Move aside economists: what investors need now above all in Latin America are political analysts.
From the top to the bottom – Mexico to Argentina – the big issue is political risk. It is engulfing large as well as small economies. The region that so recently seemed politically becalmed – albeit with continuing dysfunction in Venezuela and Argentina – has sprung back to strife.
In Mexico, president Enrique Peña Nieto’s ability to govern throughout the country was again called into question with the spectacular escape from prison of Joaquin Guzman, a drug lord.
The high-profile incident played into negative perceptions of the control of criminal networks in the country and, coupled with suspicions about his health, have led to a marked increase in cynicism and scepticism in the business community in Mexico City about the nation’s status as the emerging markets’ leading long-term champion.
Really, it’s come to something when one of the region’s perceived bastions of stability is a country in the middle of peace talks – Columbia and Farc – while one of its brightest hopes for growth is Cuba.
The timing is tragic/ironic, depending on your view of causality.
All of this coincides with a period when capital markets activity in the region is becalmed beyond mere stillness.
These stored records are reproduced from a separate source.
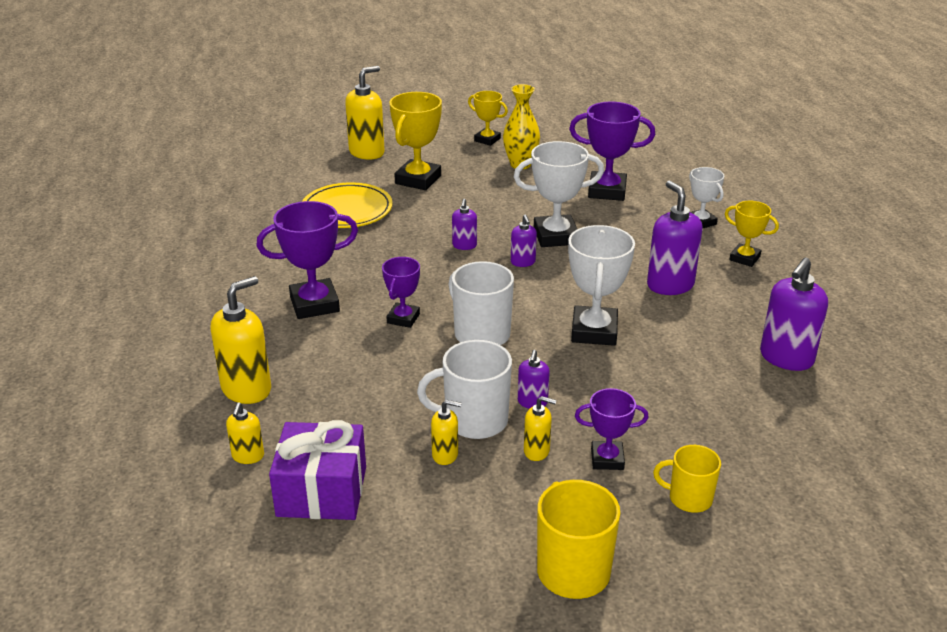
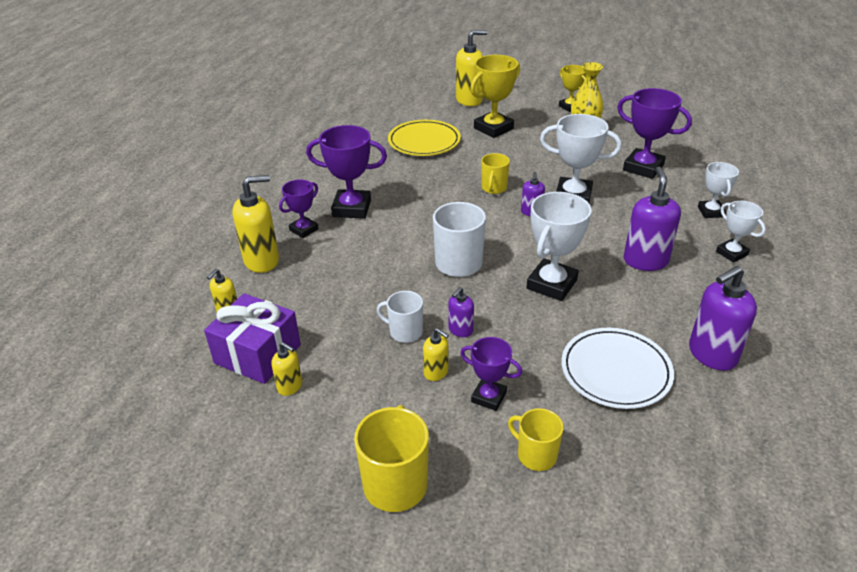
camera: 25 degrees right, 5 degrees up
purple trophy [382,257,420,328] -> purple trophy moved to [279,179,319,238]
white mug [417,340,512,439] -> white mug [377,291,423,343], size x0.63
yellow soap dispenser [431,400,461,465] -> yellow soap dispenser moved to [271,342,302,396]
purple soap dispenser [452,199,477,250] -> yellow mug [481,153,510,194]
yellow trophy [725,201,779,267] -> white trophy [716,201,766,263]
none -> white plate [561,328,674,409]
Mandates are harder to find than, well, an escaped prisoner or an Argentine politician you can trust. These are markets that need a shot in the arm; instead they’re getting a shot in the face.
Latin America needs to find a new engine of growth as the commodity boom runs out of fuel. Much needed infrastructure would be an ideal new motor.
However, what investors in long-term projects want most is stability, not just in revenues and growth but political stability too – regulatory and tax regime clarity and above all the rule of law.
Sadly, the number of jurisdictions in the region capable of fulfilling these wishes seems to be falling.